**TASK BRIEF**
Whenever the word "true" appears in a line of the data below, copy that line.

**EXCERPTED RECORDS**
^^^^

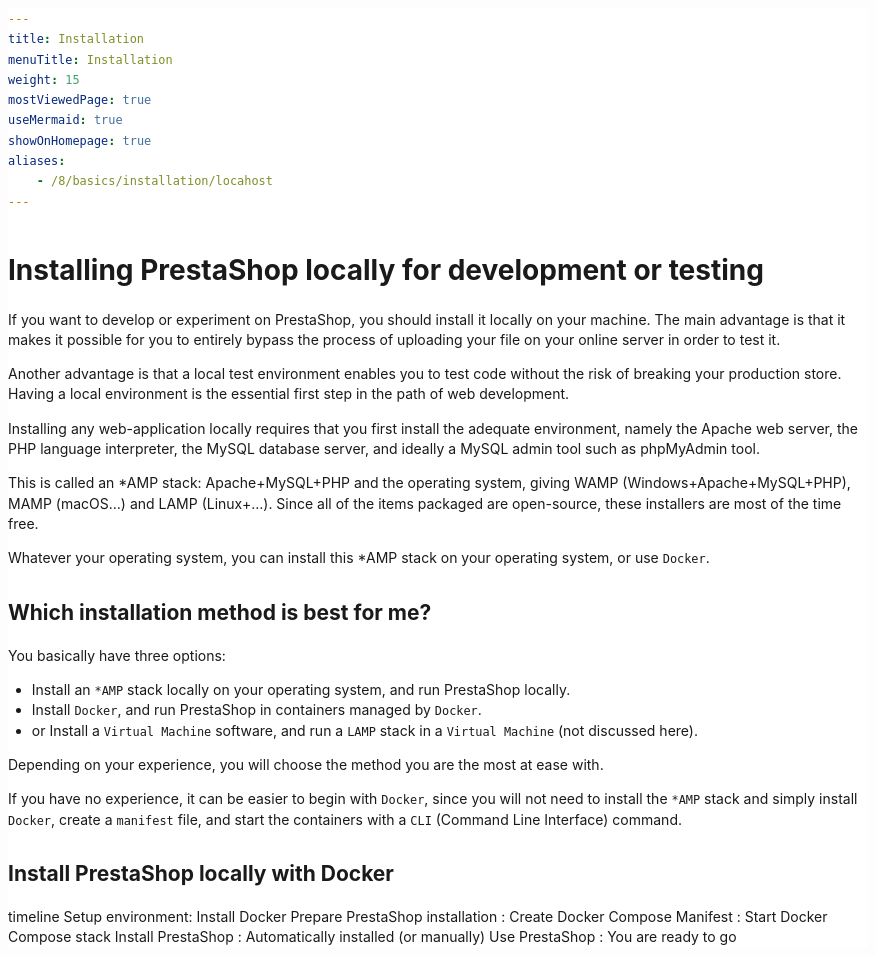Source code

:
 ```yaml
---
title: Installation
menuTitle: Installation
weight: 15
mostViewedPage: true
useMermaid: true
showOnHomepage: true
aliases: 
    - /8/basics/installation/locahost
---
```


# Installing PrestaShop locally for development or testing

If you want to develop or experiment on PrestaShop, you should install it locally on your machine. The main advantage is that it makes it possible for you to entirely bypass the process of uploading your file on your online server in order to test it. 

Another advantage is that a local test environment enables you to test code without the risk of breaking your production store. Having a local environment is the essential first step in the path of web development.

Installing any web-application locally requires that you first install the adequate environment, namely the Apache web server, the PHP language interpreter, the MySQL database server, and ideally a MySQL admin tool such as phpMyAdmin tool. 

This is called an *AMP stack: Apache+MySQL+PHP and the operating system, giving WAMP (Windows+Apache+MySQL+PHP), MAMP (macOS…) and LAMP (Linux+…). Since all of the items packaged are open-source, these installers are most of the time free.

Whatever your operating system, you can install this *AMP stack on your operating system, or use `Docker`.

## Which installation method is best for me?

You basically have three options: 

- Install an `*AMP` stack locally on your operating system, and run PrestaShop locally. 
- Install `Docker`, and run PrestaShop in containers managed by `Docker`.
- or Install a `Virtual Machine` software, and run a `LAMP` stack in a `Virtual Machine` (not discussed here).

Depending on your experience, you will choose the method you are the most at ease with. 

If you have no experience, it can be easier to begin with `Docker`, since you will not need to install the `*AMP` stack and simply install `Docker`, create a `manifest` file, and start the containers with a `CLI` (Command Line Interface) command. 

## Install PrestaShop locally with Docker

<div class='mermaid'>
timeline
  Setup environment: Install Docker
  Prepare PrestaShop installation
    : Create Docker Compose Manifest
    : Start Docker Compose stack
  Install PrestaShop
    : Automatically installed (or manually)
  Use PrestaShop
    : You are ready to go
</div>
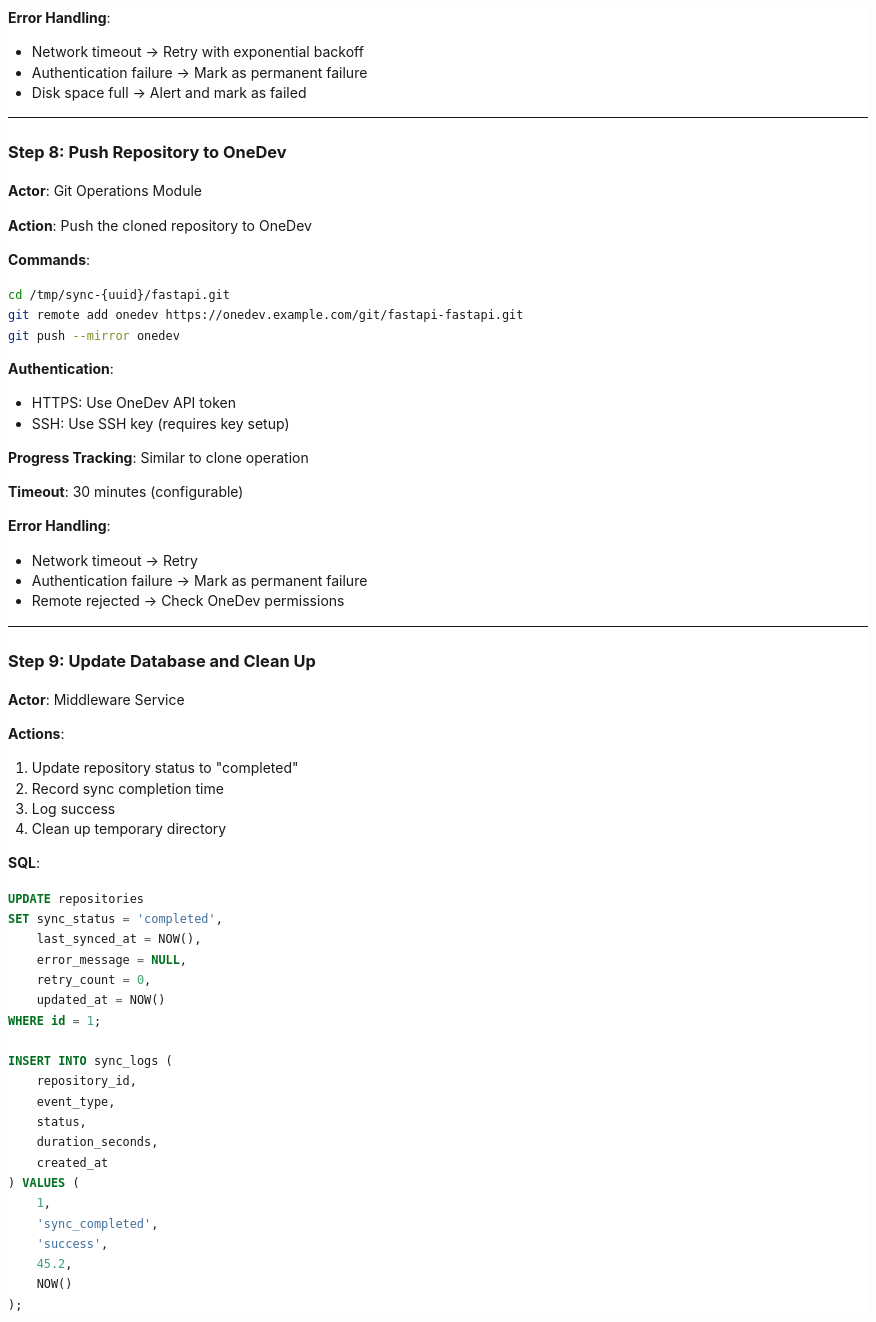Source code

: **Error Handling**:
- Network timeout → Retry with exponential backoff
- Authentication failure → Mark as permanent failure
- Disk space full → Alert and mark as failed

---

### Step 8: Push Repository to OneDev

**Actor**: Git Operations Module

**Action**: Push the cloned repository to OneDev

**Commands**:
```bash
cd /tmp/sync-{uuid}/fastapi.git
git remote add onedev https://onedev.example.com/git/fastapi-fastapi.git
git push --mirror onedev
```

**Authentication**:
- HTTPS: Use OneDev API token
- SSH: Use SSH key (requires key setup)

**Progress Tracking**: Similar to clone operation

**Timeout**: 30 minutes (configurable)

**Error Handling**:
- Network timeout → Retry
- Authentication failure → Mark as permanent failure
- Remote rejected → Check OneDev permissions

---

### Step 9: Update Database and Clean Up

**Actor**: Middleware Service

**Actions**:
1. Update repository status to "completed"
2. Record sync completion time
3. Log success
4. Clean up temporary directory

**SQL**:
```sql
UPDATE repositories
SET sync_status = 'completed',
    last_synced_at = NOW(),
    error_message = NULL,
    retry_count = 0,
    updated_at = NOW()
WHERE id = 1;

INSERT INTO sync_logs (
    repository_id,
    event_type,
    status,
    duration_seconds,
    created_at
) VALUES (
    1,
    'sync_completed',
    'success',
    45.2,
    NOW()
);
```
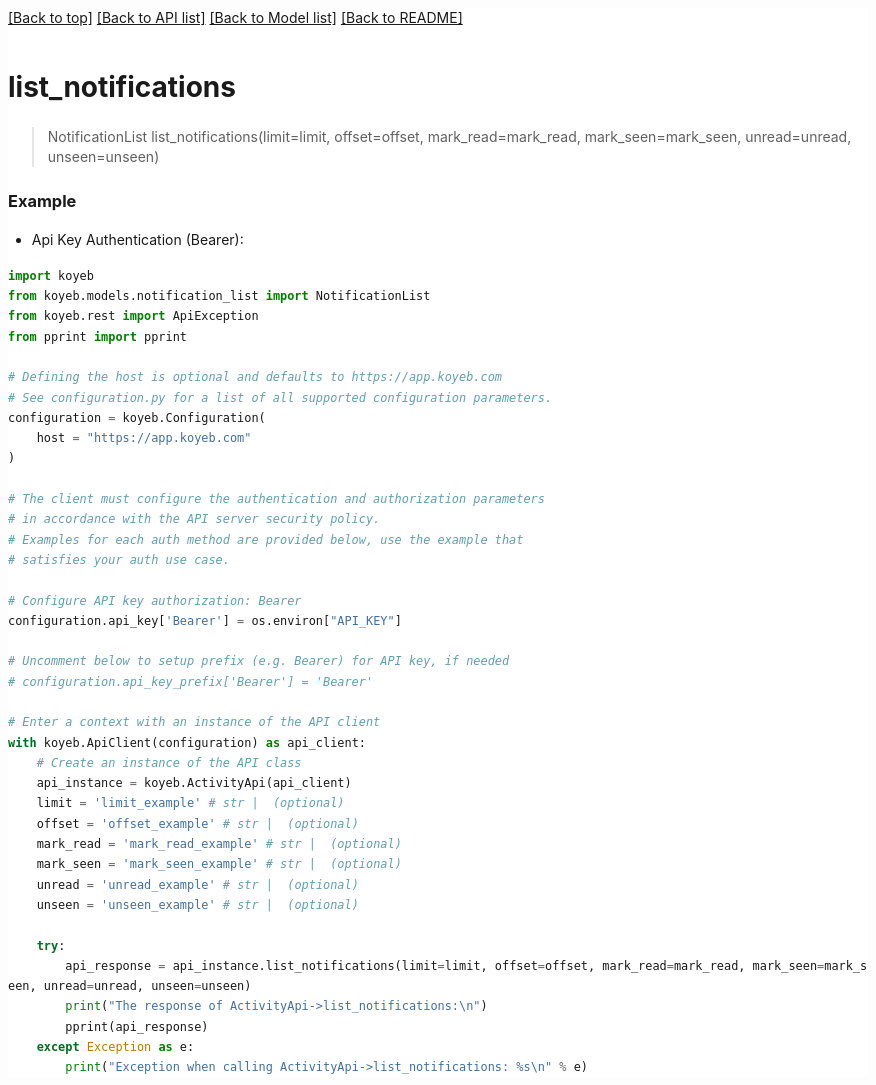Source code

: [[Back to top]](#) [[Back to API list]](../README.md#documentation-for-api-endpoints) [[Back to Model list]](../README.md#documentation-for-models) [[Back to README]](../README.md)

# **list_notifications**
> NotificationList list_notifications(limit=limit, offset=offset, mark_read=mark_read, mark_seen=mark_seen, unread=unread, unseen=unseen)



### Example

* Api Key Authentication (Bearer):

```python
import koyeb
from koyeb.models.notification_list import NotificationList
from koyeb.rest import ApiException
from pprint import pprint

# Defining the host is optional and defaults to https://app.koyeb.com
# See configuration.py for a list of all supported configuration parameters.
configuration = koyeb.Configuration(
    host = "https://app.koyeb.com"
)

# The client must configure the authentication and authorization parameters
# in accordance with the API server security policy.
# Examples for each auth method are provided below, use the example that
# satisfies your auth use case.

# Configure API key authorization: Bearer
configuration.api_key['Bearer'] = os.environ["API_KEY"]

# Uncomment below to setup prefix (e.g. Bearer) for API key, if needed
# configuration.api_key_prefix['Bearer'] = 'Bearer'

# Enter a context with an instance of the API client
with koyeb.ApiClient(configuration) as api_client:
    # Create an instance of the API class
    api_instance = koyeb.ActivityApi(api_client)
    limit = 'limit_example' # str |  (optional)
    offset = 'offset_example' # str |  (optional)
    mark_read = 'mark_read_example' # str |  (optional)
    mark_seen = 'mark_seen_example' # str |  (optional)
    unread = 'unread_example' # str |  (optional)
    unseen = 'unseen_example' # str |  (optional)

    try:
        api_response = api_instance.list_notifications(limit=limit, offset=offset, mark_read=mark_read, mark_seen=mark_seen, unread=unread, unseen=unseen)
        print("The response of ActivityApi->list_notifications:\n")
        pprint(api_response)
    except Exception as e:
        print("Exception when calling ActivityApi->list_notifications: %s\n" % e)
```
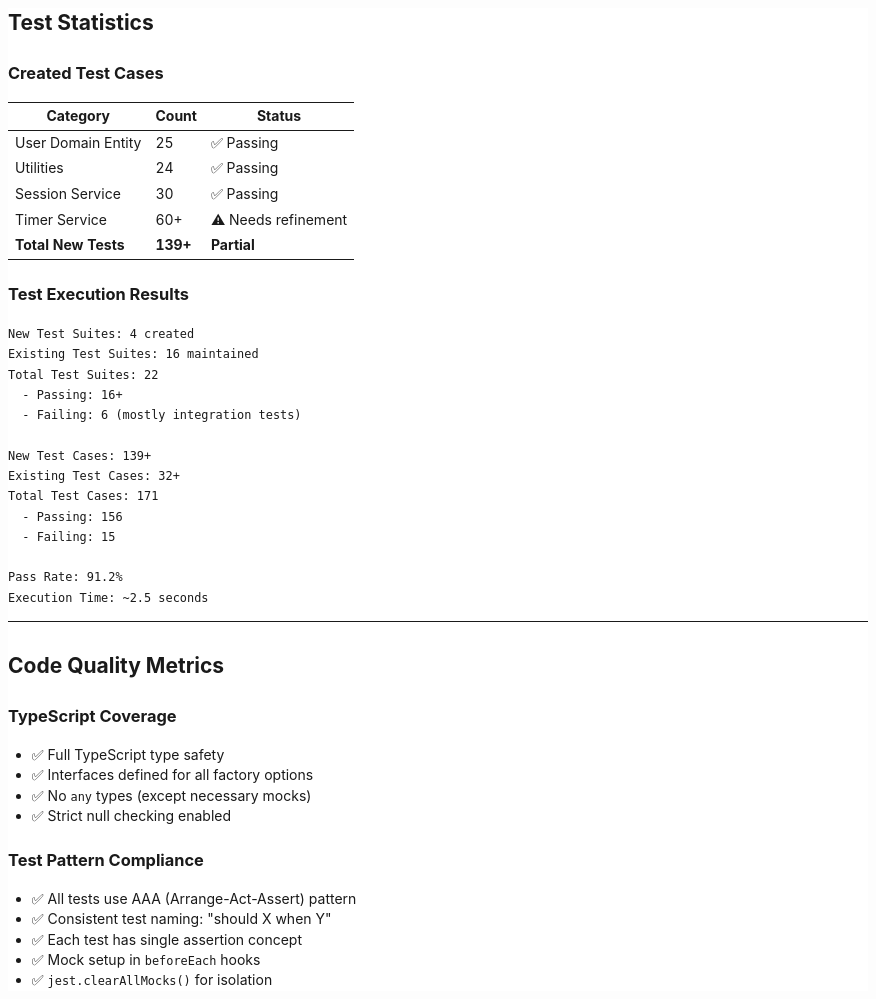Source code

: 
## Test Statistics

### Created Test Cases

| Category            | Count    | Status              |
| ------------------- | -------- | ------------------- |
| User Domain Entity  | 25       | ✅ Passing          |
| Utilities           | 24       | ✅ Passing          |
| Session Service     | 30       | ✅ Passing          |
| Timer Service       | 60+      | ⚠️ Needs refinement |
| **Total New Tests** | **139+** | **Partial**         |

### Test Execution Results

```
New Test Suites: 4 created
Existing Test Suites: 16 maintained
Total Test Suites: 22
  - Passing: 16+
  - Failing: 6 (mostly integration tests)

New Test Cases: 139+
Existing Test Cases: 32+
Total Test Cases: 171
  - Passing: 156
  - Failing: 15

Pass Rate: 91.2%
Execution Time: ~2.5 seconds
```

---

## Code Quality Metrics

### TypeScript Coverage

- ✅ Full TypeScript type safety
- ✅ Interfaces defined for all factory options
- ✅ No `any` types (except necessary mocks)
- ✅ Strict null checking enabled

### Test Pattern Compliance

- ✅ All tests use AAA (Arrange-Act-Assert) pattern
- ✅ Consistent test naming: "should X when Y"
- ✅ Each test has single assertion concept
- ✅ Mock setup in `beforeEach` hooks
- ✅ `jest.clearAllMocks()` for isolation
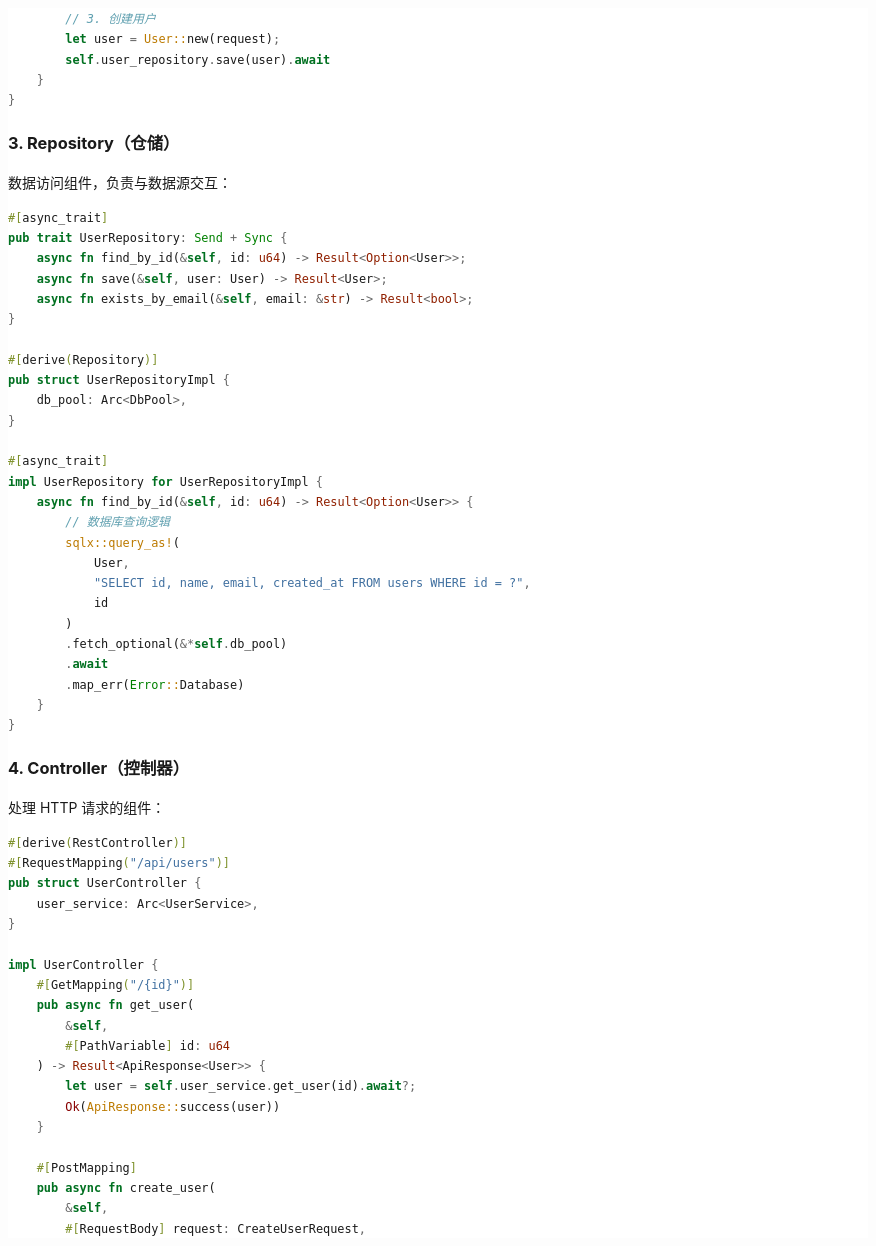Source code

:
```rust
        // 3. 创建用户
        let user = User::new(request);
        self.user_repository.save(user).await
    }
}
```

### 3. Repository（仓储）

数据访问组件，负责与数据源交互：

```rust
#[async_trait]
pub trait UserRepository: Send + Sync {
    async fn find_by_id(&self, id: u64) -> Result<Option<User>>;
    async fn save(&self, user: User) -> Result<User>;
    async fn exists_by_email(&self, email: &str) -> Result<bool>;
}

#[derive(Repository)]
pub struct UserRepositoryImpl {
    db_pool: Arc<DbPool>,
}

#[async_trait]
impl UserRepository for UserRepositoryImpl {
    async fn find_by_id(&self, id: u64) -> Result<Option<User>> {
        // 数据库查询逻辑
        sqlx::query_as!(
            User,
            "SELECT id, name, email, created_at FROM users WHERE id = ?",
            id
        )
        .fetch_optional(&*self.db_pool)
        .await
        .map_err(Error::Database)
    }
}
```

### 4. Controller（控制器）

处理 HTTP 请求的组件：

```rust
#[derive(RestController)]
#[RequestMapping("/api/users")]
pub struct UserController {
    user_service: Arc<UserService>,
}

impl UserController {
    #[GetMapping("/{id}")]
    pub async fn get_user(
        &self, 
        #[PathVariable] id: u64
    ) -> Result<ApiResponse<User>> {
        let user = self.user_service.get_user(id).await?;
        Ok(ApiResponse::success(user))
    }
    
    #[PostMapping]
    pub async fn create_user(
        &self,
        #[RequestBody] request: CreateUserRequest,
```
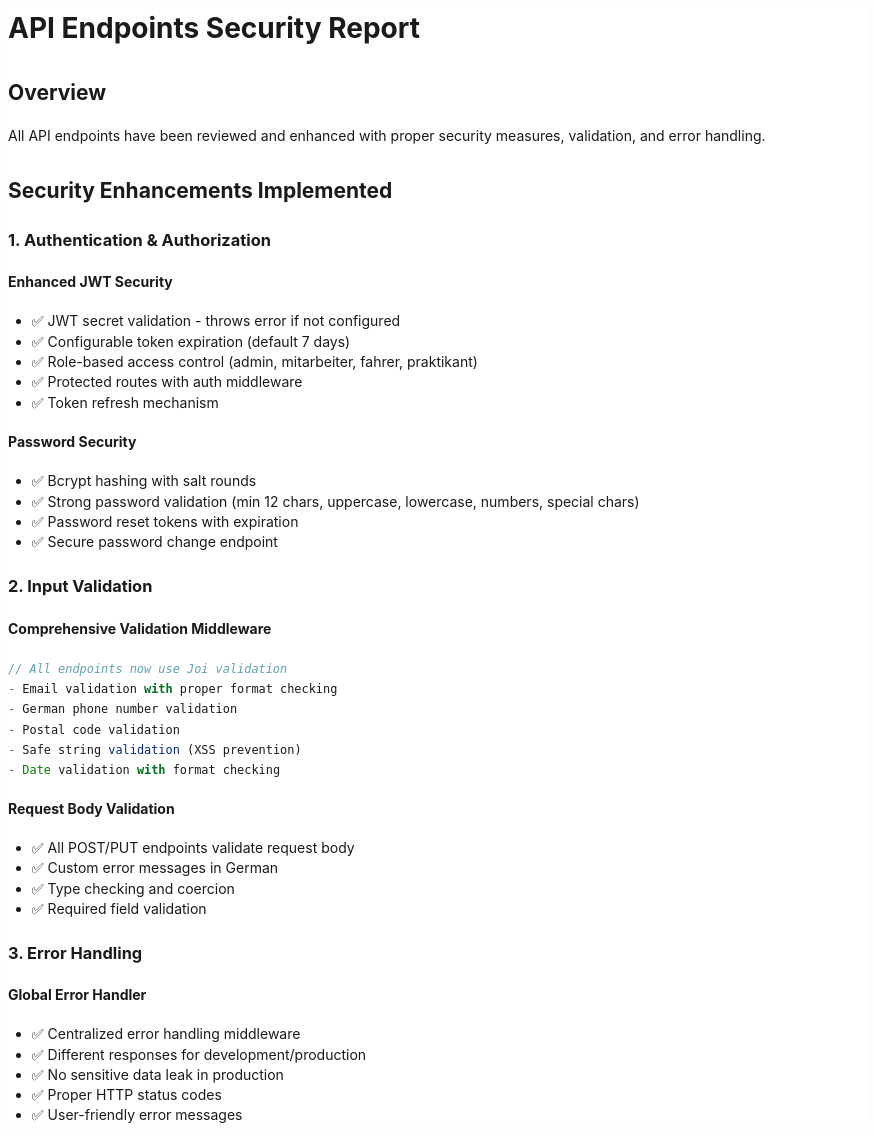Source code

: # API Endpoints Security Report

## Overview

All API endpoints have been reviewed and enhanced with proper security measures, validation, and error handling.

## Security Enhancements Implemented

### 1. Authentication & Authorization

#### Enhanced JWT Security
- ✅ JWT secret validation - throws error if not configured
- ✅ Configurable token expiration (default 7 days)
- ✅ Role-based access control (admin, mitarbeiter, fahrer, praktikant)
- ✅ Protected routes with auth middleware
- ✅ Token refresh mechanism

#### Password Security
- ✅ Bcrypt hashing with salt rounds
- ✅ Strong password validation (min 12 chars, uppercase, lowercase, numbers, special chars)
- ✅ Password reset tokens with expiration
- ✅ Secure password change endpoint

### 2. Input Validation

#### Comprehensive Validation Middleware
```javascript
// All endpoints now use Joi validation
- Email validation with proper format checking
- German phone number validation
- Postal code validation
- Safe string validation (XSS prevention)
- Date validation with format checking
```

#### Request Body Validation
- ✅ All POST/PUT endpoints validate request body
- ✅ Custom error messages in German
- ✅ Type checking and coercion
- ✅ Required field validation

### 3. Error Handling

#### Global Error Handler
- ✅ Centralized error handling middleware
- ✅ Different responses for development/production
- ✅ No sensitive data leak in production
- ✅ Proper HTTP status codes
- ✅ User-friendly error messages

^^^^

**TASK RESPONSE**
mostViewedPage: true
useMermaid: true
showOnHomepage: true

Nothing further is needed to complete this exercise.